Vladimir Putin Sees Donald Trump as 'Weak' and 'Incoherent' After Phone Call in March, Former U.S. Ambassador to Russia Says

Russian President Vladimir Putin may consider President Donald Trump weak or incoherent following a tirade Trump reportedly unleashed on Putin in March over a violent propaganda video, according to a former U.S. ambassador to Russia.

Alexander Vershbow, who served as an ambassador to both NATO and Russia for Presidents Bill Clinton and George W. Bush, respectively, was responding to an Axios report released on Sunday, which claimed Trump ripped Putin over the phone for a video showing missiles striking Florida.

The same report, citing unnamed sources, indicated Trump was normally quite cordial with Putin, and that such anger toward the Russian leader was unprecedented.

According to Vershbow, Trump's rant likely did not have the effect on Putin he'd hoped. At the time of the call, March 20, Putin had just won re-election, and Trump reportedly congratulated Putin on his victory, despite aides explicitly telling him not to.

"I think Putin can only interpret this as signs of weakness or, at a minimum, incoherence, in the president's approach to the relationship," Vershbow told CNN on Monday.

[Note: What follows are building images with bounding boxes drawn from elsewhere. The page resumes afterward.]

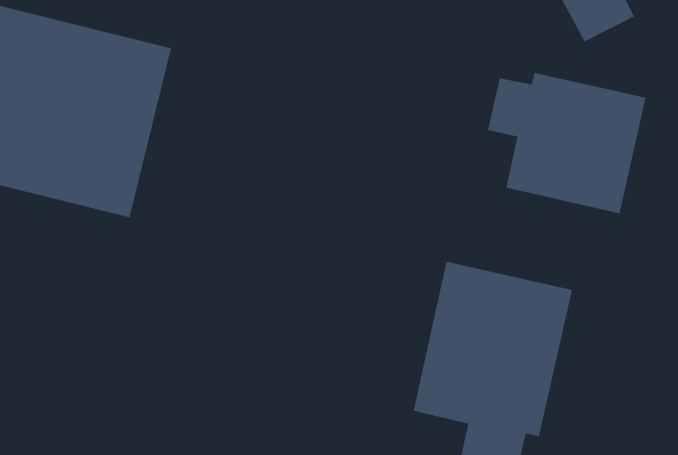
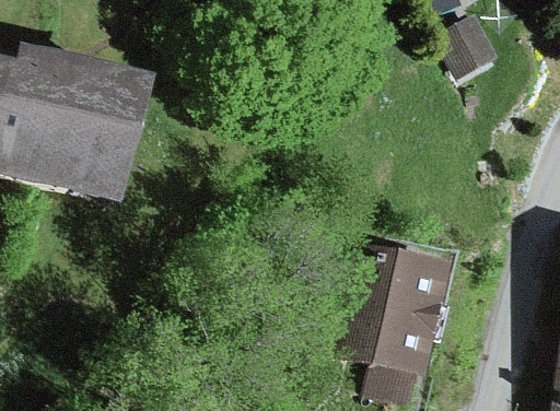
building: [487,72,646,214] -> none

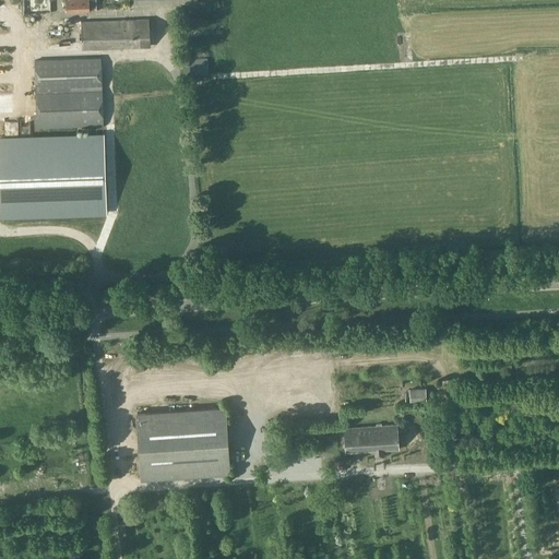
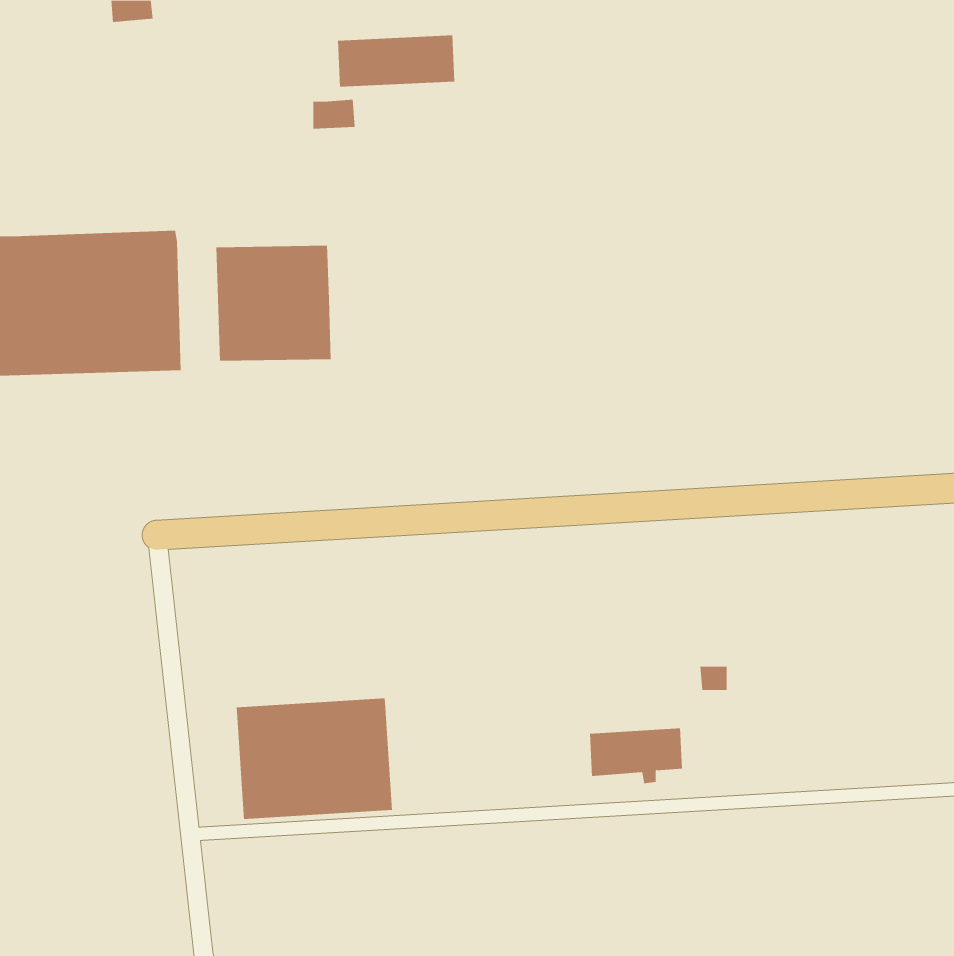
building: [81,19,150,49] -> [337,35,455,87]
building: [35,59,103,127] -> [216,245,332,361]

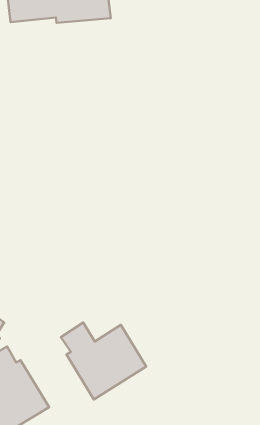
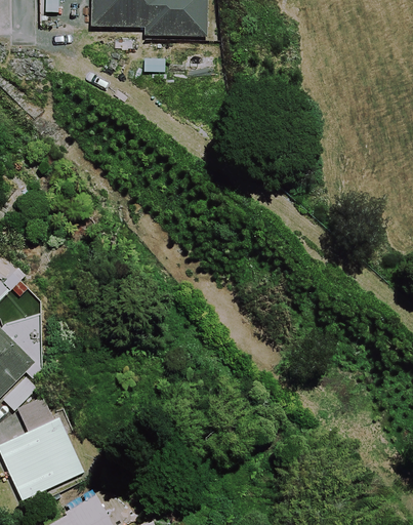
building: [61,322,146,399] -> none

He continued, "The president seems ready to sweep all of the difficult issues under the carpet, even the Russian military buildup that was displayed in that video with all these new 'wonder weapons' that Putin's very excited about."

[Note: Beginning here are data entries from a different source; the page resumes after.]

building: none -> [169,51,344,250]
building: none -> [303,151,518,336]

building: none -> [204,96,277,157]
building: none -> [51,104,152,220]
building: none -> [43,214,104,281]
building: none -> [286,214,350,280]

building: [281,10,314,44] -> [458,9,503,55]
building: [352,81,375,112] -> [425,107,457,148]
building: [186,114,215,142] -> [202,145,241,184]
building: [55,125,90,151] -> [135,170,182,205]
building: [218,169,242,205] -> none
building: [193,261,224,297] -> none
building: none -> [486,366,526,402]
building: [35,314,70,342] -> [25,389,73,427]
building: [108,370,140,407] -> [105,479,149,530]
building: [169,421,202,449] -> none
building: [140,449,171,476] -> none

The former ambassador stated that Trump could work with Putin to improve military relations between the two nuclear superpowers—especially when it came to Russia's recent and sudden aircraft tests near NATO allies—but that the president was unlikely to gain traction on other top issues.

"There may be some basis for limiting the arms race. That would be a good thing. The military side of the relationship very dangerous right now," Vershbow said. "We could certainly use to de-escalate the military side of the relationship, but solving problems like Ukraine, a more balanced approach to Syria, those are where I don't see the Russians meeting us even halfway."

The comments came as Trump and Putin held a summit in Helsinki on Monday. Both leaders first met one-on-one, with only interpreters present, then expanded the meeting to bilateral talks with other members of their respective staffs. Trump was joined by White House Chief of Staff John Kelly, Secretary of State Mike Pompeo, national security adviser John Bolton and others.

Trump and Putin are scheduled to hold a joint press conference after the talks.